Cuz not expecting @Mer__edith to break is the same level of "#TrustMeBro!" assurances as #ANØM, #EncroChat, #SkyECC, #WhatsApp etc. do in their #advetising #lies!

• Remember: Corporations/Foundations/non-profits/... don't have a right to be silent , only individuals, and even then there are certain juristictions that have #KeyEscrow laws (i.e. #France, #Russia, #KSA, #China, #India, #UK , ...) in the books!

@Catwoman69y2k @dragonfriend All #GroupChats that ain't fully #E2EE with #SelfCustody are inherently insecure.

• So far the only good option for that I know is @delta / #deltaChat!

@FediThing @nicoco @fabiscafe @vkc nodds in agreement

"Perfect" would be #OneTimePad, but that's just not in the cards - period!

#XMPP+#OMEMO & #PGP/MIME are the next-best options that are documented, multi-vendor & multi-provider standardsband offer #SelfCustody of all the keys.

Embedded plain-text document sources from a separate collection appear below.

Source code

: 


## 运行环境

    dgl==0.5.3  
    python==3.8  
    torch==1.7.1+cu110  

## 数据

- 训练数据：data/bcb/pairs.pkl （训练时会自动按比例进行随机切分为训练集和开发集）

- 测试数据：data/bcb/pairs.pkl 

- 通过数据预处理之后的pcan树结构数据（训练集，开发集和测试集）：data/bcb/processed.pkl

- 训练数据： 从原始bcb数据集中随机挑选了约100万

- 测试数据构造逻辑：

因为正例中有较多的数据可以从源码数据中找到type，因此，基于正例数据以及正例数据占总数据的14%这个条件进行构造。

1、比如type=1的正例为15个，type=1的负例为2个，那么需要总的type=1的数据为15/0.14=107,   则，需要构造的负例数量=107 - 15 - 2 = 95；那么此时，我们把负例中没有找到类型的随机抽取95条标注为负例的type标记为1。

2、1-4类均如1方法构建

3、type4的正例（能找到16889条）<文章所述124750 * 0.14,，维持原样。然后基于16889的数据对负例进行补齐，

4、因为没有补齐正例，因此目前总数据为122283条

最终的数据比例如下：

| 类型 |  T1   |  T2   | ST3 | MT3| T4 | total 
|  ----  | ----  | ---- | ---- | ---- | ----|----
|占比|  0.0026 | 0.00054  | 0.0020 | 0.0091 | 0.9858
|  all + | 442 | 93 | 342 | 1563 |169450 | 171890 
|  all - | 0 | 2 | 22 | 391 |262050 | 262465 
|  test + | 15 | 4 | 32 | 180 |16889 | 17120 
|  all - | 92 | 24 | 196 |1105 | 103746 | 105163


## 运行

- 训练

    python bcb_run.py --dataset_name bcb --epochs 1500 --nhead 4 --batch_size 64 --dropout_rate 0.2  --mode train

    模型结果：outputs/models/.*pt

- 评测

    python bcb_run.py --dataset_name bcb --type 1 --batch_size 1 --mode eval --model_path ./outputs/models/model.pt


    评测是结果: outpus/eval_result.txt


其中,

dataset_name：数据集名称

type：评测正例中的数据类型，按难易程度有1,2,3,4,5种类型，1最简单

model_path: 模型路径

https://infosec.space/@kkarhan/114177752291377549

@vkc nodds in agreement

The only safe comms are real #E2EE as in #XMPP+#OMEMO or #PGP/MIME with #SelfCustody of all the keys!

@catsalad @Em0nM4stodon +9001%

My Energy is:

"#UnsupervisedChildren will be given free #USB Flashdroves with @tails_live / @tails / #Tails on and taught proper #E2EE with #PGP/MIME, #XMPP+#OMEMO, #SelfCustody as well as the concept of #STFUfriday!"

• And yes, I mean it!

@cryptoparty / #CryptoParty NOW!

@soatok still, in that case one should invest in proper #ITsec, #InfoSec #OpSec & #ComSec!

• Learn real #E2EE with #SelfCustody of all the keys!

• Have contingencies and protocils in place to deal with forced disappearrance of personnel and theft of IT assets.

@m4ra which is why having real #E2EE with #SelfCustody of all the Keys is vital!

• Only you can then control access and thus refuse to (self-) incriminate!